§ **Problem**
Quote every line of the material beneath this one.

[Opening Entries provided section]

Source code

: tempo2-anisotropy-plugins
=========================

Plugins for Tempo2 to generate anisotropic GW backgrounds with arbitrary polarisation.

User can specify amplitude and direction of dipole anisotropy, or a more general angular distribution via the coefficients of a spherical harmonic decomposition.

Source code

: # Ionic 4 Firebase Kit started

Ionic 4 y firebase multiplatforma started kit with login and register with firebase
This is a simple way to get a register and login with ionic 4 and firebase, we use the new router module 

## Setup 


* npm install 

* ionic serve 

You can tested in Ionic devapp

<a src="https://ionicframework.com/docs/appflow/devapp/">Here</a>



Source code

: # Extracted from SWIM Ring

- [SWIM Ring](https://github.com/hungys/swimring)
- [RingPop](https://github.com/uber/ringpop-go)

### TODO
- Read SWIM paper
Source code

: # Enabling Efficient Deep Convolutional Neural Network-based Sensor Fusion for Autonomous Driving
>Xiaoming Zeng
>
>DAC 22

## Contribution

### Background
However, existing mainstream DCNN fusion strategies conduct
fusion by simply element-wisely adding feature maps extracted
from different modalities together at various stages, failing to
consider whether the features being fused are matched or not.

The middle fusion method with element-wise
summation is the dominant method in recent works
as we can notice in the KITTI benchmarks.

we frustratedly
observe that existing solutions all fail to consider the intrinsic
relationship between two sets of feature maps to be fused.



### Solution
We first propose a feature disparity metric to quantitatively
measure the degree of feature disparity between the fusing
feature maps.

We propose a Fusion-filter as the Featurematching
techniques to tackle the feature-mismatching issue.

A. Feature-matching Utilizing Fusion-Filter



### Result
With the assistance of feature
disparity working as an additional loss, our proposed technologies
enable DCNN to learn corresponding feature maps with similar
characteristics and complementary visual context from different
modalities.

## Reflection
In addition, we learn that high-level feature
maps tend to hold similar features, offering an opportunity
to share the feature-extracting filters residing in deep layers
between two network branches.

[Closing Entries provided section]

§ **Result**
Source code

: tempo2-anisotropy-plugins
=========================

Plugins for Tempo2 to generate anisotropic GW backgrounds with arbitrary polarisation.

User can specify amplitude and direction of dipole anisotropy, or a more general angular distribution via the coefficients of a spherical harmonic decomposition.

Source code

: # Ionic 4 Firebase Kit started

Ionic 4 y firebase multiplatforma started kit with login and register with firebase
This is a simple way to get a register and login with ionic 4 and firebase, we use the new router module 

## Setup 


* npm install 

* ionic serve 

You can tested in Ionic devapp

<a src="https://ionicframework.com/docs/appflow/devapp/">Here</a>



Source code

: # Extracted from SWIM Ring

- [SWIM Ring](https://github.com/hungys/swimring)
- [RingPop](https://github.com/uber/ringpop-go)

### TODO
- Read SWIM paper
Source code

: # Enabling Efficient Deep Convolutional Neural Network-based Sensor Fusion for Autonomous Driving
>Xiaoming Zeng
>
>DAC 22

## Contribution

### Background
However, existing mainstream DCNN fusion strategies conduct
fusion by simply element-wisely adding feature maps extracted
from different modalities together at various stages, failing to
consider whether the features being fused are matched or not.

The middle fusion method with element-wise
summation is the dominant method in recent works
as we can notice in the KITTI benchmarks.

we frustratedly
observe that existing solutions all fail to consider the intrinsic
relationship between two sets of feature maps to be fused.



### Solution
We first propose a feature disparity metric to quantitatively
measure the degree of feature disparity between the fusing
feature maps.

We propose a Fusion-filter as the Featurematching
techniques to tackle the feature-mismatching issue.

A. Feature-matching Utilizing Fusion-Filter



### Result
With the assistance of feature
disparity working as an additional loss, our proposed technologies
enable DCNN to learn corresponding feature maps with similar
characteristics and complementary visual context from different
modalities.

## Reflection
In addition, we learn that high-level feature
maps tend to hold similar features, offering an opportunity
to share the feature-extracting filters residing in deep layers
between two network branches.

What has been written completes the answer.